Une meilleure conception réduirait le décalage entre les deux services de manière à ce que la modification du contrôle d’accès se reflète dans le serveur de contenu presque immédiatement (ou au moins dans une fenêtre plus courte).

MARYLAND: Le document note que les fabricants ont conçu leurs systèmes afin que les utilisateurs n’aient pas à répondre de manière répétée aux demandes d’accès. Comment peuvent-ils remédier à cette vulnérabilité?

Sistany: Il y a bien sûr un besoin d’équilibre entre la mise en œuvre de bonnes pratiques de sécurité d’une part et la grande convivialité et réactivité d’autre part. Les demandes d’accès fréquentes et / ou d’autres questions aux utilisateurs qui, parfois, ne savent même pas la bonne réponse deviendront ennuyeuses et entraîneront une sécurité moindre.

Toutefois, dans ce scénario, il n’est pas nécessaire de demandes d’accès fréquentes aux utilisateurs. Une interface utilisateur claire et la mise en œuvre d’un système sans décalage dans lequel la révocation et d’autres changements de contrôle d’accès (par exemple, limiter l’accès devrait être traité comme une priorité plus élevée que donner l’accès) sont traités comme une priorité élevée afin qu’ils ne nécessiterait pas la participation fréquente des utilisateurs.

MARYLAND: Les cyberattaquants pourraient-ils mener des actes malveillants en ayant accès aux comptes d’utilisateurs actifs?

Sistany: Le modèle d’attaque que les chercheurs utilisent est celui où les capacités de l’attaquant sont celles d’un utilisateur naïf, le soi-disant adversaire lié à l’interface utilisateur, où l’attaquant utilise l’interface utilisateur sans avoir à installer quoi que ce soit d’autre. En outre, l’hypothèse du modèle est que l’attaquant était un utilisateur légitime à un moment donné (par exemple, une ancienne petite amie) mais dont l’accès est maintenant révoqué ou réduit, de sorte qu’un scénario général de cyberattaque ne serait pas applicable ici.

MARYLAND: Quel type de cryptage doit être utilisé pour empêcher les mauvais acteurs de pirater le système?

Sistany: Les défauts mis en évidence ne sont pas nécessairement causés par un chiffrement faible mais plutôt par un chiffrement détendu (comme dans aucun chiffrement) et d’autres contrôles d’accès. Par exemple, selon l’article, Xiaomi et Nest n’a pas réussi à garantir la sécurité et la confidentialité des flux de caméras en stockant le contenu décrypté dans un cache. Les services de chiffrement fournis par les frameworks cloud gérés doivent simplement être utilisés conformément aux meilleures pratiques et non détendus.
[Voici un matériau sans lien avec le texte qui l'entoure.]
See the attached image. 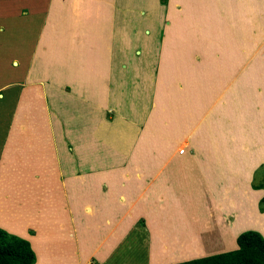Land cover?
<instances>
[{"label": "rangeland", "instance_id": "rangeland-1", "mask_svg": "<svg viewBox=\"0 0 264 264\" xmlns=\"http://www.w3.org/2000/svg\"><path fill=\"white\" fill-rule=\"evenodd\" d=\"M231 1L229 7L222 8L198 5L197 0H170L169 7H166L168 0H163V7H149V0H134L135 7L130 9L141 8L146 12L123 13L126 25L122 30L123 47L131 53L137 49L142 51L141 55L135 54V60L128 61L129 74L133 75L134 80L144 82L149 79L148 74L160 66L161 82L155 95L156 101L151 105L154 110L150 114L148 128L140 133L142 135L144 132L143 137L139 136L138 151L144 152L136 162L142 167L135 165L132 167L135 171L126 168L122 176H140L133 185L140 192L136 198L139 202L144 200L146 206L150 205V210L153 209V200L149 191H158L154 201L160 210L155 216L158 215L161 222L159 225L151 224L145 215L133 219L125 236H121V241H117L116 236V241L111 242L118 244L110 253L108 264H145L148 246L151 247L152 264H170L212 253L216 244L213 245L206 230L208 225L217 221L213 210L223 193V187H236L237 195L241 198H244L245 186L249 184L251 188L256 185L262 187L259 190H264V68L261 77L256 79L257 69L252 64L255 59L264 60V1ZM131 2L128 0V4ZM167 10L169 23L164 32ZM136 25L143 29L150 28L154 32L152 41L147 37L139 41L133 34ZM117 38L113 35V42ZM118 40L121 41L120 38ZM141 60L147 65L142 76V73L134 72ZM27 79V82H23L25 85L30 77ZM31 79L38 82L39 76L36 74ZM74 84L68 78L67 88H74L75 93L83 95L78 84ZM25 85H16L19 89L16 96L14 90L10 92L11 87L0 91L2 146L8 134L0 159V228L30 240L37 253L36 264H87L92 255L104 262L101 250L103 245L107 246L111 232L109 234L104 229V234L95 235V249L101 246L96 252L87 257L80 254L75 222L70 212V198L65 188L55 189L52 183L58 181L57 170H52V166H55L52 161L56 158L53 150L45 147L39 153L41 143L26 144L28 140L39 139L27 136L28 131H34L27 119L17 120L10 133L15 114L14 103L18 102ZM109 87L113 88L111 82ZM135 89L131 88V93L123 91V95H129L134 104L138 102ZM101 91H97L100 105L97 107L103 114L100 123H112L116 116L128 112L129 109L110 108L107 104L112 102L113 95L107 96L106 90ZM151 94L149 90V98ZM58 99L55 97V101L62 104V109L72 110L64 99ZM92 102L96 105V102ZM77 106V110L87 113L85 119L89 120L91 115H95L93 110ZM44 110L42 107L39 120L34 122L36 126L39 124L35 133L40 135L44 125L51 127L54 149L67 168V176L91 175L106 171L108 167L114 170L128 166L129 158L125 165H114L117 157L108 154L107 150H112L109 147L90 149L91 143L86 134L76 138L73 132L76 125L74 116H64L66 119L63 123L67 130L59 134L55 118L49 114L48 119ZM133 112L137 115L134 109ZM78 120L83 121L82 118ZM22 125L27 127L26 131L22 130ZM17 133L23 140L16 139ZM10 134L13 135L11 140ZM70 135L74 136L68 138ZM27 148L33 149L34 153L20 154L19 151ZM181 151H185L184 155H180ZM16 152L18 155L14 154ZM46 152L50 155L47 156ZM93 152L95 155H92ZM64 154L74 158L73 164H65ZM44 158L49 159V165L44 164ZM157 162L160 165L154 166ZM44 174H50L52 178L43 179ZM67 176L65 172L62 174L63 179ZM140 181H143L141 185ZM157 182L161 183L158 190L155 187ZM85 190L91 191V185L85 186ZM143 192L148 195H143ZM128 207L132 208V205L122 206L124 220L134 213ZM257 207L259 213L264 214L260 200ZM103 224L94 220V227L103 229ZM156 229L159 231L154 234ZM197 236L200 237L196 239ZM200 240L210 245L202 248ZM167 241L185 242L190 250L185 253L172 251L166 246ZM89 262L97 264L94 256Z\"/></svg>", "mask_w": 264, "mask_h": 264}, {"label": "crops", "instance_id": "crops-1", "mask_svg": "<svg viewBox=\"0 0 264 264\" xmlns=\"http://www.w3.org/2000/svg\"><path fill=\"white\" fill-rule=\"evenodd\" d=\"M130 1L132 2L128 4V0H0V91H6L11 87L10 92L14 90V96H16V91L19 90L16 85L18 83L25 85V81L27 82L28 80L27 77H30L29 83L22 88L19 94L20 98L18 102L16 101L14 103L15 114L13 115V124L11 123L12 127H10L12 130L10 133H12L14 125L17 124V120L27 119L30 122L29 125L34 128V131H28L27 136H33L35 139H39H37V141L30 140V142L26 139L28 140L26 144L41 143L42 145L41 149L38 151L39 153L46 147V149L51 148L56 156L55 160L52 161L55 163V166H52V170H57L56 174L58 175V181L56 183L51 181L55 189L62 190V188H65V193H68L67 190H72L70 187L71 185L75 187L76 185H80L74 189L77 193H80L82 189H85V186H93L94 189L93 192H91L93 197L89 200H83V204L81 205L84 206L88 201H91L92 204L90 206H93V209L97 208L99 210L92 213L89 218H91V220L101 221V224L104 223L102 226L103 229H100L101 227L99 226L97 227L99 230L96 234H104V229L107 230L110 228L111 235L118 237L117 241L121 236H125V232L130 228L133 219L140 215H145L147 221L151 224L154 223V225H159L161 222V218L156 219L157 216H155L160 210L154 201L158 191H149V193H151V199L153 200L151 202L153 204V209L150 210V205L146 206L144 200L139 202V199L135 197V190L126 188L135 183L128 180L120 181L117 177L121 175L122 171L126 168L135 171L132 167L140 164L136 161L140 160L139 156L144 151H138L137 145L141 137H143V133L148 128L151 119L150 114L152 115L153 113V106L151 105L152 103L154 104V100L156 101L157 89L161 82L160 66L159 68L156 67L154 71H151L148 74L149 79L144 82L138 79L134 80L133 75L131 76V74H129L128 61L135 60V54L141 55L142 51L137 49L135 53H131L127 48L123 47L122 30L126 28L123 21V13H128L129 11L146 12L145 9L141 8L130 9V7H135L133 4L134 0ZM149 2V7H163V0H149ZM127 4L128 6H126ZM169 4L170 0H168V5L166 7H169ZM167 13L165 15L166 21L164 22L163 31L167 28L169 23V13L168 15ZM152 21L154 22L153 19ZM164 32H166V30ZM133 34L137 36L139 41L143 40L145 37L152 41V37L154 36V32L150 28L145 27L143 29L138 25L134 27ZM113 35H115V38L118 37L114 42ZM119 38L121 41L118 40ZM117 43L118 45L115 47ZM160 63H162V57ZM147 64H149V62ZM137 66L134 72L138 71L139 74L142 73V76L145 73L147 65H144L141 60L138 62ZM36 74L39 76V80L38 82H32L31 77L36 76ZM67 77L70 78L72 84L74 82L78 84L79 88L84 92H82L83 95H80L81 93L79 94V92L78 94L75 93L73 91L74 88H67ZM110 82L113 88L109 87ZM135 87V99L138 100V102L134 104L132 103V99L129 98V95H123V91L131 93V88L134 89ZM100 89H102V91L106 90L107 96L110 94L113 95V97H111L112 102L107 104L110 108L120 107L125 110L129 109L128 112L116 116L115 118L117 119L112 123L108 121H102L100 123L102 119L100 116L103 115L100 108L97 107L100 106L98 103L99 101L97 102L99 95L97 91ZM149 90L152 92L151 98L148 97ZM9 96L11 99V93ZM55 97L64 99L72 110L65 107V109H62V104H59V102L57 103ZM92 101L96 102V105H94ZM77 105L93 110L95 115H91L92 118L89 120L85 119L87 113H84L85 110H77ZM1 107L2 106H0V108ZM42 107L45 108L44 111L47 113L48 119L49 114H52V118H55L58 124L57 130L59 134L67 130L63 123L66 119L64 116H74V124L76 125L75 128H73V132L77 135L76 138L80 135L79 138H82L84 136L83 134H86L91 143L90 149L99 150L109 147L112 150H107L108 154L110 153L117 157V160L114 161V165H125L126 159L129 158V164L127 162L128 166H120L119 169L115 168L114 170H110L108 167L106 171L91 175L67 176L69 175L66 171L67 168H65L66 166L63 164L61 157H57V153L54 149L51 127L41 124L44 130L40 131V135H38L37 132L35 133L39 124L36 126L34 122L39 120ZM133 109L136 111L137 115L134 114ZM78 112H81V114L78 115ZM36 115H38V117ZM78 118H82L83 121H79ZM21 127L26 126L22 125ZM79 127L80 130H78ZM142 130L144 132L141 135L140 133ZM140 135L141 137L139 139ZM12 136L13 135H11L10 140ZM18 136L20 135L17 133V140H23L22 136L21 138ZM73 136L74 135H70L68 138H72ZM0 140H2V136H0ZM7 141L8 134L4 145L2 146L0 144V159L3 150H5ZM93 143L96 145L95 148ZM19 152L22 155L25 153L32 154L34 150L27 148ZM126 152H128V155H125ZM46 153L47 156L50 155L48 152ZM14 154L18 155V152ZM92 155H95V153L93 152ZM121 158H124V160ZM63 159L65 160V164H73L72 161L74 158L70 157V155L64 154ZM44 160V164L49 165V159L44 158ZM80 160L84 162V159L81 158ZM3 163L4 161L2 164ZM154 164V166L160 165L159 162ZM140 166L142 167V165H139V167ZM164 166L166 165H163V167ZM174 166L175 165H173V167ZM149 167L155 171L152 166L149 165ZM64 172L67 176L66 179L62 178ZM49 175L46 176V174H44V176L41 177L43 179L52 178ZM110 176L113 178L111 179ZM79 179H82V181H79ZM126 182L128 183L126 184ZM120 185L124 186V193L127 196L122 195L124 193L118 189ZM160 186L161 183L157 182L155 185L156 190H158ZM112 187L117 189L115 196L111 193ZM138 191L136 193L137 197L140 194ZM259 191L264 193V190ZM105 192H109L106 193V195L111 197H104V199H113L109 205H105L104 202L101 203V197ZM122 196L126 200V203L123 204L124 202L122 201L123 203L120 205ZM113 203H115V207H110ZM128 204L132 205V208L128 207V209L132 210L134 213L133 215L127 216V219L124 220L122 214L125 212L122 213V206L127 207ZM187 216L188 214H186V217ZM106 225L109 226L106 227ZM211 225L214 226L215 223H211ZM153 228H155V226H153ZM203 229L204 228H202L201 231ZM212 230L216 233L219 232L220 228L215 227ZM243 232L235 236L233 240L234 247L231 249L218 250L213 253L199 257L195 256L186 260L181 259L170 264H179L235 251L239 249L238 237ZM208 233L213 234L212 231ZM260 233L263 235L262 232ZM185 235H187V233ZM123 237H121V239ZM199 237L200 236H197L196 239ZM224 238L225 235H223V239ZM121 239L119 241H121ZM148 239L149 245L150 235H148ZM216 242L224 244L225 241L217 240L213 242V245H215ZM113 243L104 257V262H100L96 255H92L96 258L97 264H108L107 260L110 253L118 244L115 242V245H113ZM199 243L205 245V247L210 245V243L202 240H200ZM100 247L101 246H98L95 251H93L96 252ZM102 251H104V247L101 252ZM150 251L151 247L148 246L145 264H152ZM154 259L155 257L153 260ZM89 261L87 264L90 263Z\"/></svg>", "mask_w": 264, "mask_h": 264}, {"label": "trees", "instance_id": "trees-1", "mask_svg": "<svg viewBox=\"0 0 264 264\" xmlns=\"http://www.w3.org/2000/svg\"><path fill=\"white\" fill-rule=\"evenodd\" d=\"M231 2V0H197L198 5L222 8L229 7ZM252 64L257 69L255 77L256 79H259L263 74L262 69L264 68V60L255 59ZM122 174L123 171L121 175L117 176L120 181L128 180L136 184L138 181L135 179L140 178L138 175L124 177ZM112 178L113 177H111V179ZM142 178L143 177H141V180ZM142 182L143 181H140L139 185H141ZM127 183L128 182H126V184ZM70 187L72 190H67V194L70 198V212L73 221L76 223H74V225L79 251L83 257H87L95 251L96 244L94 239L96 238V232L99 230V228L94 227V221L90 220L91 218H89V216L99 209H93L94 207L90 206L92 204L91 201H88L85 204V208L81 204H83V200H89L93 197L91 192H93L94 187L91 186V191L82 189L80 193H77L74 190L76 187H79L78 185H76V187L71 185ZM123 187L124 186L121 185L118 186V189L122 191V193L125 191ZM126 188L135 190L136 197L138 191L137 186L130 185ZM260 188L262 187L256 185L251 188L250 184L245 186L244 198H241L237 195L238 189L236 187L224 186L222 195L215 202L213 212L217 217V221L214 226L211 224L207 226V231H212L213 234L207 233L213 242L217 240H224L225 242L224 244L216 242V249H214L213 252L233 248V240L235 236L245 231L238 237L239 249L179 264H264V214H260L257 207L259 200L262 198L263 192L254 191L259 190ZM116 191L117 189L113 187L111 188V193L114 194V196L116 195ZM106 193L109 192L103 194L101 197V203L104 202L105 205H109L113 199H104V197H111L106 195ZM144 194L146 195L147 193L144 192ZM122 195L125 196L126 194L124 193ZM120 201V205H122L123 202V204L126 203V200L124 198L122 199V197ZM113 206L115 207V203L110 207ZM128 206H131V204H128ZM260 208L261 211L264 212V197L260 201ZM158 217L159 216L157 215L156 219ZM108 226L109 225H106V227ZM215 227L220 228L219 232L215 233L214 230H212ZM107 230L110 234L111 229L108 228ZM158 231L156 229L154 234H157ZM259 231L262 232L263 235ZM223 235H225L224 239ZM115 239L116 236L111 235L107 246L103 245L104 254L108 253L106 252L108 250L107 247H110L112 245L111 242ZM175 245H179V247H176ZM166 246L170 250H178L180 253H185L190 250L189 245L185 242L172 243L167 241ZM200 246L205 248L203 244ZM104 254L102 255V258L105 257ZM36 262L37 253L30 240L13 235L0 228V264H35Z\"/></svg>", "mask_w": 264, "mask_h": 264}, {"label": "bare ground", "instance_id": "bare-ground-1", "mask_svg": "<svg viewBox=\"0 0 264 264\" xmlns=\"http://www.w3.org/2000/svg\"><path fill=\"white\" fill-rule=\"evenodd\" d=\"M22 130H23V131H26V127H22ZM184 152H185V151H181L180 155H181V154L184 155Z\"/></svg>", "mask_w": 264, "mask_h": 264}]
</instances>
MARYLAND: Comment les entreprises peuvent-elles assurer la sécurité de leurs systèmes?

Sistany: Il s’agit d’un processus continu et les fournisseurs doivent être vigilants contre les vulnérabilités potentielles et concevoir leurs systèmes en fonction des dernières recherches en matière de sécurité et de confidentialité et des meilleures pratiques. Cependant, l’utilisation des systèmes AI et ML pourrait aider ces fournisseurs à déployer des systèmes adaptatifs qui pourraient changer de comportement à mesure qu’ils apprennent comment des utilisateurs spécifiques utilisent le système et qu’ils apprennent à faire la différence entre une utilisation légitime et illégitime.

MARYLAND: Comment les utilisateurs peuvent-ils garantir la confidentialité et une utilisation sûre de leur côté?

Sistany: En ce qui concerne le scénario actuel, un utilisateur peut facilement auditer son système et voir combien de temps la révocation ou d’autres changements prennent pour se matérialiser. Pour ce faire, vous pouvez soit créer un autre compte d’utilisateur et tester pour voir combien de temps une révocation prendrait pour se matérialiser, soit partager des informations d’identification sur plusieurs appareils et [testing] combien de temps une mise à jour des informations d’identification prend pour se propager.

En fin de compte, les fournisseurs qui ont effectué leurs propres audits indépendants et réputés seront certainement plus fiables par les utilisateurs qui souhaitent garantir leur confidentialité et leur sécurité.